◆ PROBLEM TO WORK ON ◆
Repeat verbatim what the listing holds, but not its pictures.
◆ ◆ ◆ ◆
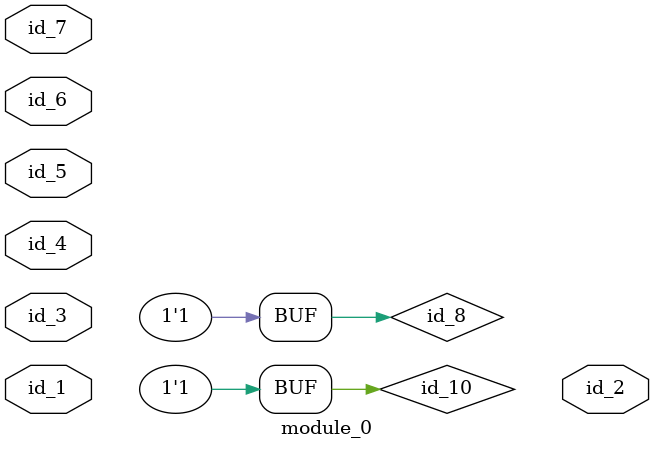
<source format=v>
module module_0 (
    id_1,
    id_2,
    id_3,
    id_4,
    id_5,
    id_6,
    id_7
);
  inout wire id_7;
  input wire id_6;
  inout wire id_5;
  inout wire id_4;
  inout wire id_3;
  output wire id_2;
  inout wire id_1;
  wor  id_8;
  wire id_9;
  wand id_10 = -1;
  assign id_8 = 1;
  wire id_11, id_12, id_13;
endmodule
module module_1 (
    output wor id_0
);
  localparam id_2 = 1;
  module_0 modCall_1 (
      id_2,
      id_2,
      id_2,
      id_2,
      id_2,
      id_2,
      id_2
  );
  wire id_3, id_4;
  wire id_5, id_6;
endmodule

</source>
◆ ◆ ◆ ◆
◆ EXERCISE ANSWER ◆
<source format=v>
module module_0 (
    id_1,
    id_2,
    id_3,
    id_4,
    id_5,
    id_6,
    id_7
);
  inout wire id_7;
  input wire id_6;
  inout wire id_5;
  inout wire id_4;
  inout wire id_3;
  output wire id_2;
  inout wire id_1;
  wor  id_8;
  wire id_9;
  wand id_10 = -1;
  assign id_8 = 1;
  wire id_11, id_12, id_13;
endmodule
module module_1 (
    output wor id_0
);
  localparam id_2 = 1;
  module_0 modCall_1 (
      id_2,
      id_2,
      id_2,
      id_2,
      id_2,
      id_2,
      id_2
  );
  wire id_3, id_4;
  wire id_5, id_6;
endmodule

</source>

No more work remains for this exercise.